**TO-DO ITEM**
Pictures in the records below must be left out. Return exactly the lines from the line with "Trusted by 500K+" to the line with "fallen down. And", both included.

**Saved entries**
--------------------------------
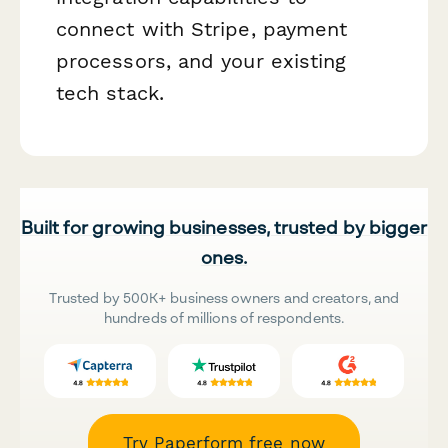
connect with Stripe, payment
processors, and your existing
tech stack.
Built for growing businesses, trusted by bigger
ones.
Trusted by 500K+ business owners and creators, and
hundreds of millions of respondents.
Try Paperform free now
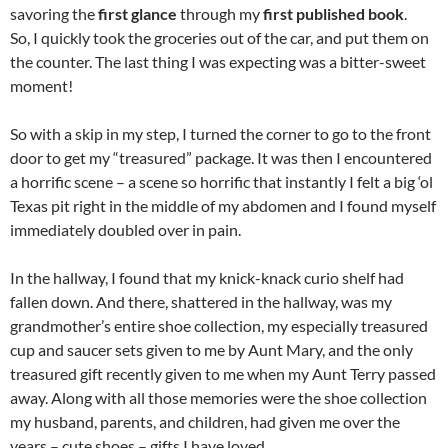
savoring the
first glance
through my
first published book
.
So, I quickly took the groceries out of the car, and put them on
the counter. The last thing I was expecting was a bitter-sweet
moment!
So with a skip in my step, I turned the corner to go to the front
door to get my “treasured” package. It was then I encountered
a horrific scene – a scene so horrific that instantly I felt a big ‘ol
Texas pit right in the middle of my abdomen and I found myself
immediately doubled over in pain.
In the hallway, I found that my knick-knack curio shelf had
fallen down. And there, shattered in the hallway, was my
grandmother’s entire shoe collection, my especially treasured
cup and saucer sets given to me by Aunt Mary, and the only
treasured gift recently given to me when my Aunt Terry passed
away. Along with all those memories were the shoe collection
my husband, parents, and children, had given me over the
years – cute shoes – gifts I have loved.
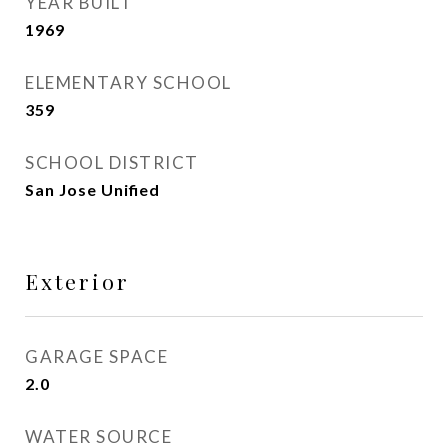
YEAR BUILT
1969
ELEMENTARY SCHOOL
359
SCHOOL DISTRICT
San Jose Unified
Exterior
GARAGE SPACE
2.0
WATER SOURCE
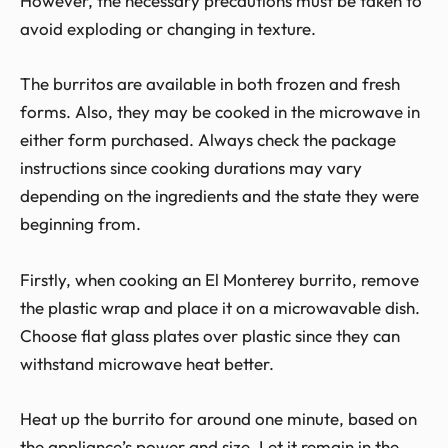
However, the necessary precautions must be taken to
avoid exploding or changing in texture.
The burritos are available in both frozen and fresh
forms. Also, they may be cooked in the microwave in
either form purchased. Always check the package
instructions since cooking durations may vary
depending on the ingredients and the state they were
beginning from.
Firstly, when cooking an El Monterey burrito, remove
the plastic wrap and place it on a microwavable dish.
Choose flat glass plates over plastic since they can
withstand microwave heat better.
Heat up the burrito for around one minute, based on
the appliance’s power and size. Let it remain in the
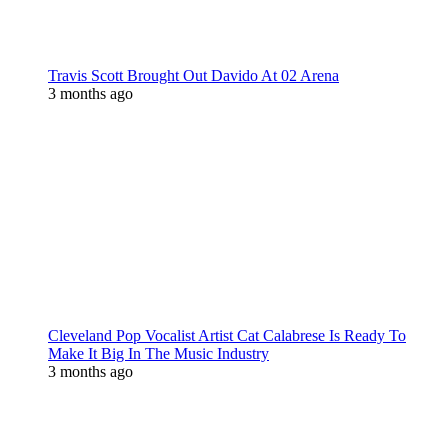
Travis Scott Brought Out Davido At 02 Arena
3 months ago
Cleveland Pop Vocalist Artist Cat Calabrese Is Ready To
Make It Big In The Music Industry
3 months ago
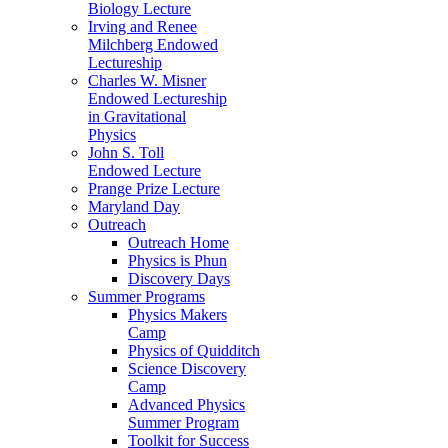
Biology Lecture
Irving and Renee
Milchberg Endowed
Lectureship
Charles W. Misner
Endowed Lectureship
in Gravitational
Physics
John S. Toll
Endowed Lecture
Prange Prize Lecture
Maryland Day
Outreach
Outreach Home
Physics is Phun
Discovery Days
Summer Programs
Physics Makers
Camp
Physics of Quidditch
Science Discovery
Camp
Advanced Physics
Summer Program
Toolkit for Success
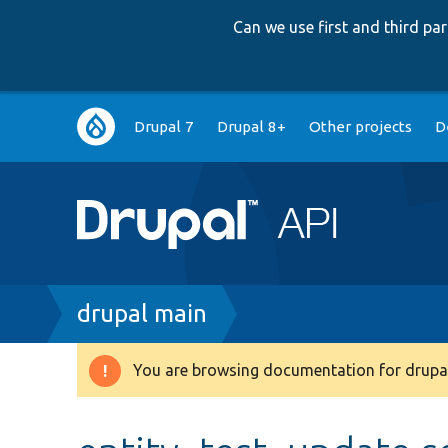
Can we use first and third p
Main
Drupal 7
Drupal 8+
Other projects
D
navigation
Breadcrumb
drupal main
You are browsing documentation for drupal
Warning
message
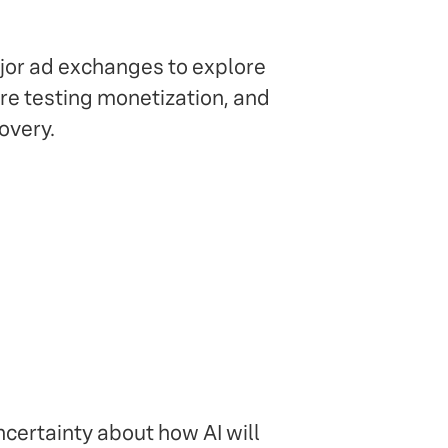
ajor ad exchanges to explore
re testing monetization, and
overy.
uncertainty about how AI will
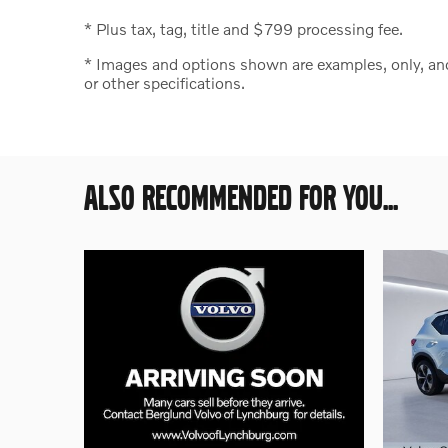
* Plus tax, tag, title and $799 processing fee.
* Images and options shown are examples, only, and m
or other specifications.
ALSO RECOMMENDED FOR YOU...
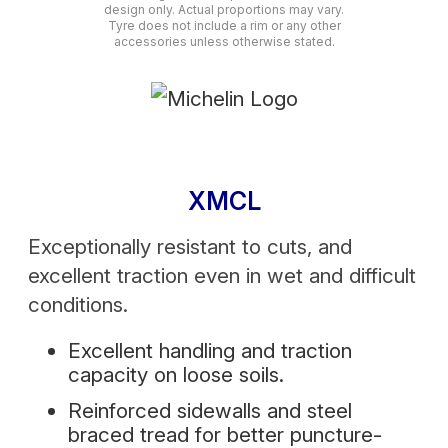
design only. Actual proportions may vary.
Tyre does not include a rim or any other
accessories unless otherwise stated.
XMCL
Exceptionally resistant to cuts, and
excellent traction even in wet and difficult
conditions.
Excellent handling and traction
capacity on loose soils.
Reinforced sidewalls and steel
braced tread for better puncture-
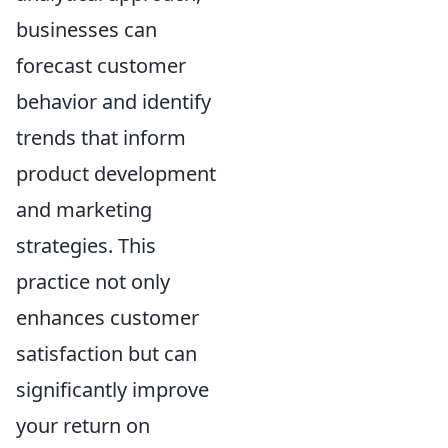
businesses can
forecast customer
behavior and identify
trends that inform
product development
and marketing
strategies. This
practice not only
enhances customer
satisfaction but can
significantly improve
your return on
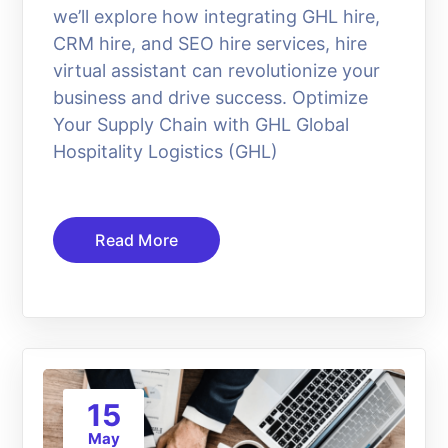
we’ll explore how integrating GHL hire,
CRM hire, and SEO hire services, hire
virtual assistant can revolutionize your
business and drive success. Optimize
Your Supply Chain with GHL Global
Hospitality Logistics (GHL)
Read More
15
May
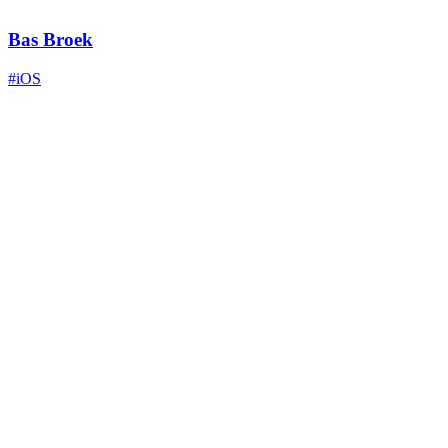
Bas Broek
#iOS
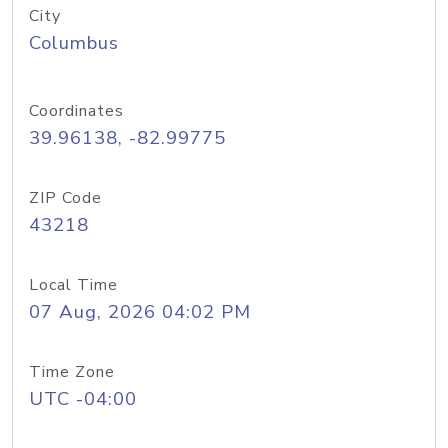
City
Columbus
Coordinates
39.96138, -82.99775
ZIP Code
43218
Local Time
07 Aug, 2026 04:02 PM
Time Zone
UTC -04:00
--------------------------------
**RESULT**
Trusted by 500K+ business owners and creators, and
hundreds of millions of respondents.
Try Paperform free now
savoring the
first glance
through my
first published book
.
So, I quickly took the groceries out of the car, and put them on
the counter. The last thing I was expecting was a bitter-sweet
moment!
So with a skip in my step, I turned the corner to go to the front
door to get my “treasured” package. It was then I encountered
a horrific scene – a scene so horrific that instantly I felt a big ‘ol
Texas pit right in the middle of my abdomen and I found myself
immediately doubled over in pain.
In the hallway, I found that my knick-knack curio shelf had
fallen down. And there, shattered in the hallway, was my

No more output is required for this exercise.